*** Data records Section Begins ***

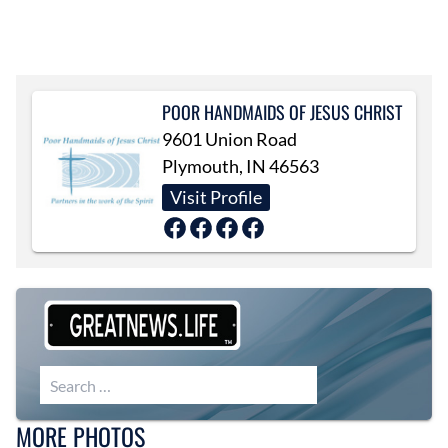
POOR HANDMAIDS OF JESUS CHRIST
9601 Union Road
Plymouth, IN 46563
Visit Profile
Search for:
MORE PHOTOS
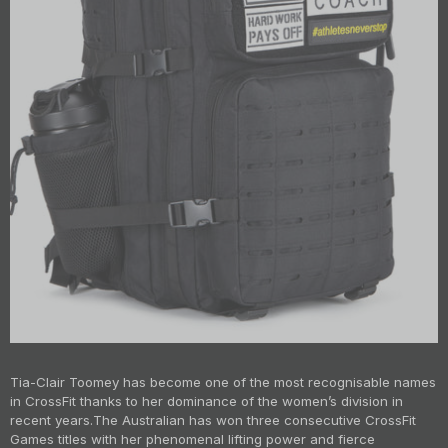
Tia-Clair Toomey has become one of the most recognisable names
in CrossFit thanks to her dominance of the women’s division in
recent years.
The Australian has won three consecutive CrossFit
Games titles with her phenomenal lifting power and fierce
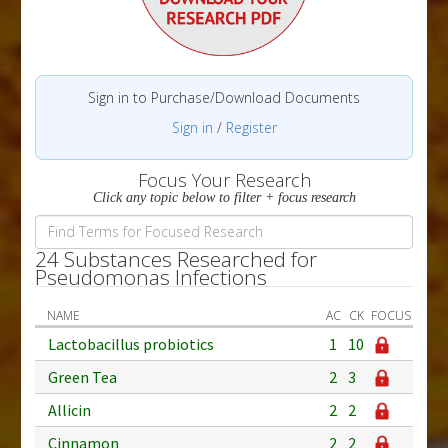
Sign in to Purchase/Download Documents
Sign in
/
Register
Focus Your Research
Click any topic below to filter + focus research
24 Substances Researched for
Pseudomonas Infections
NAME
AC
CK
FOCUS
Lactobacillus probiotics
1
10
Green Tea
2
3
Allicin
2
2
Cinnamon
2
2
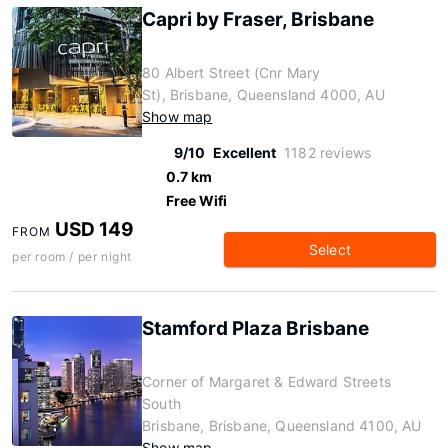
Capri by Fraser, Brisbane
80 Albert Street (Cnr Mary
St), Brisbane, Queensland 4000, AU
Show map
9/10
Excellent
1182 reviews
0.7 km
Free Wifi
USD 149
FROM
Select
per room / per night
Stamford Plaza Brisbane
Corner of Margaret & Edward Streets
South
Brisbane, Brisbane, Queensland 4100, AU
Show map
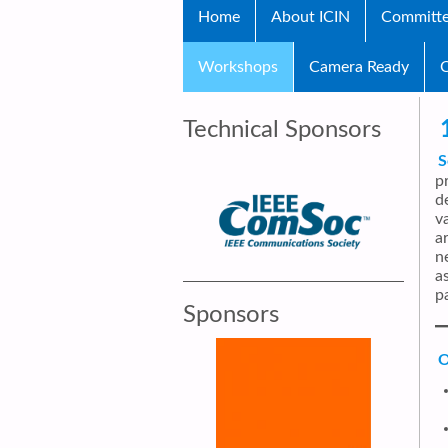
Home
About ICIN
Committ
Workshops
Camera Ready
C
Technical Sponsors
S
p
d
v
a
n
a
p
Sponsors
O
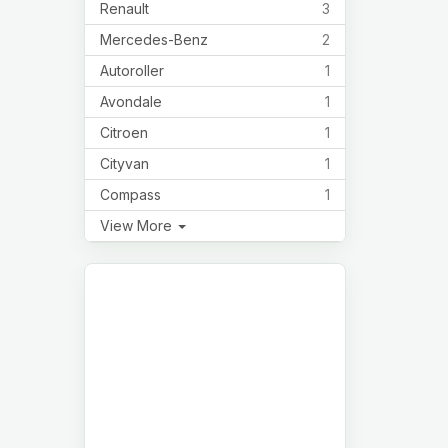
Renault
3
Mercedes-Benz
2
Autoroller
1
Avondale
1
Citroen
1
Cityvan
1
Compass
1
View More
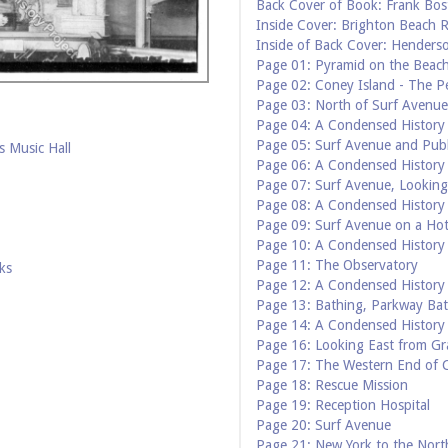
Back Cover of Book: Frank Bos
Inside Cover: Brighton Beach R
Inside of Back Cover: Henderso
Page 01: Pyramid on the Beac
Page 02: Coney Island - The Pe
Page 03: North of Surf Avenue
Page 04: A Condensed History 
Page 05: Surf Avenue and Publ
 Music Hall
Page 06: A Condensed History 
Page 07: Surf Avenue, Lookin
Page 08: A Condensed History 
Page 09: Surf Avenue on a Ho
Page 10: A Condensed History 
Page 11: The Observatory
ks
Page 12: A Condensed History 
Page 13: Bathing, Parkway Ba
Page 14: A Condensed History 
Page 16: Looking East from Gr
Page 17: The Western End of 
Page 18: Rescue Mission
Page 19: Reception Hospital
Page 20: Surf Avenue
Page 21: New York to the Nort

*** Data records Section Ends ***

Work order
Each record above must be set down again unchanged, with its pictures left out.

Answer space
POOR HANDMAIDS OF JESUS CHRIST
9601 Union Road
Plymouth, IN 46563
Visit Profile
Search for:
MORE PHOTOS
Tia-Clair Toomey has become one of the most recognisable names
in CrossFit thanks to her dominance of the women’s division in
recent years.
The Australian has won three consecutive CrossFit
Games titles with her phenomenal lifting power and fierce
Sign in to Purchase/Download Documents
Sign in
/
Register
Focus Your Research
Click any topic below to filter + focus research
24 Substances Researched for
Pseudomonas Infections
NAME
AC
CK
FOCUS
Lactobacillus probiotics
1
10
Green Tea
2
3
Allicin
2
2
Cinnamon
2
2
Capri by Fraser, Brisbane
80 Albert Street (Cnr Mary
St), Brisbane, Queensland 4000, AU
Show map
9/10
Excellent
1182 reviews
0.7 km
Free Wifi
USD 149
FROM
Select
per room / per night
Stamford Plaza Brisbane
Corner of Margaret & Edward Streets
South
Brisbane, Brisbane, Queensland 4100, AU
Show map
Home
About ICIN
Committ
Workshops
Camera Ready
C
Technical Sponsors
S
p
d
v
a
n
a
p
Sponsors
O
Renault
3
Mercedes-Benz
2
Autoroller
1
Avondale
1
Citroen
1
Cityvan
1
Compass
1
View More
Back Cover of Book: Frank Bos
Inside Cover: Brighton Beach R
Inside of Back Cover: Henderso
Page 01: Pyramid on the Beac
Page 02: Coney Island - The Pe
Page 03: North of Surf Avenue
Page 04: A Condensed History 
Page 05: Surf Avenue and Publ
 Music Hall
Page 06: A Condensed History 
Page 07: Surf Avenue, Lookin
Page 08: A Condensed History 
Page 09: Surf Avenue on a Ho
Page 10: A Condensed History 
Page 11: The Observatory
ks
Page 12: A Condensed History 
Page 13: Bathing, Parkway Ba
Page 14: A Condensed History 
Page 16: Looking East from Gr
Page 17: The Western End of 
Page 18: Rescue Mission
Page 19: Reception Hospital
Page 20: Surf Avenue
Page 21: New York to the Nort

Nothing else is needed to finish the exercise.